### Что сделать:
A. Извлеките из исходного текста фрагмент между "Любовь Овсянникова - С" и "при написании книг." включительно, сохранив его без изменений.
B. Какую должность, согласно исходному тексту, занимал Л. Кучма в то время, к которому относятся упомянутые партийно-хозяйственные активы?

### Исходный текст:

————————

Любовь Овсянникова - С историей на плечах
Писать о Л. Кучме мне было легче. Я несколько раз видела его, правда издалека, на городских и областных партийно-хозяйственных активах в бытность его генеральным директором производственного объединения «Южный машиностроительный завод». Все же кое-какое впечатление оттуда получила. Это имело большое, даже неоценимое, значение при написании книг.
А вот к Владимиру Владимировичу Путину мне пришлось присматриваться пристальнее, изучать его мимику, голос, интонации, стиль речи, пластику жестов — все, что может пригодиться при описании событий с его участием; все, о чем можно сказать вскользь и тем дать точную подсказку читателю, как понимать написанное. И уж тем более пришлось вникать в смысл сказанного и несказанного им слова, в значение его умолчаний и пауз, научиться понимать мысли в его глазах, прочитывать в улыбке и полуулыбке то, на что он намекает.

————————

### Исходные материалы:
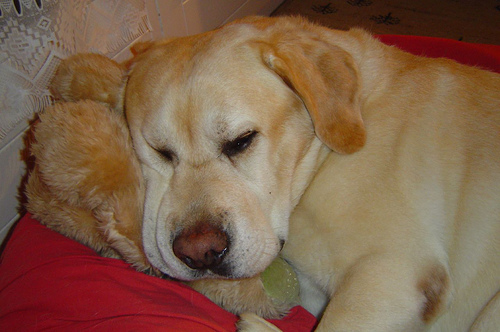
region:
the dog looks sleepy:
[105, 27, 409, 297]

————————

### Решения по заданиям:
A.
Любовь Овсянникова - С историей на плечах
Писать о Л. Кучме мне было легче. Я несколько раз видела его, правда издалека, на городских и областных партийно-хозяйственных активах в бытность его генеральным директором производственного объединения «Южный машиностроительный завод». Все же кое-какое впечатление оттуда получила. Это имело большое, даже неоценимое, значение при написании книг.

B. Он был генеральным директором производственного объединения «Южный машиностроительный завод».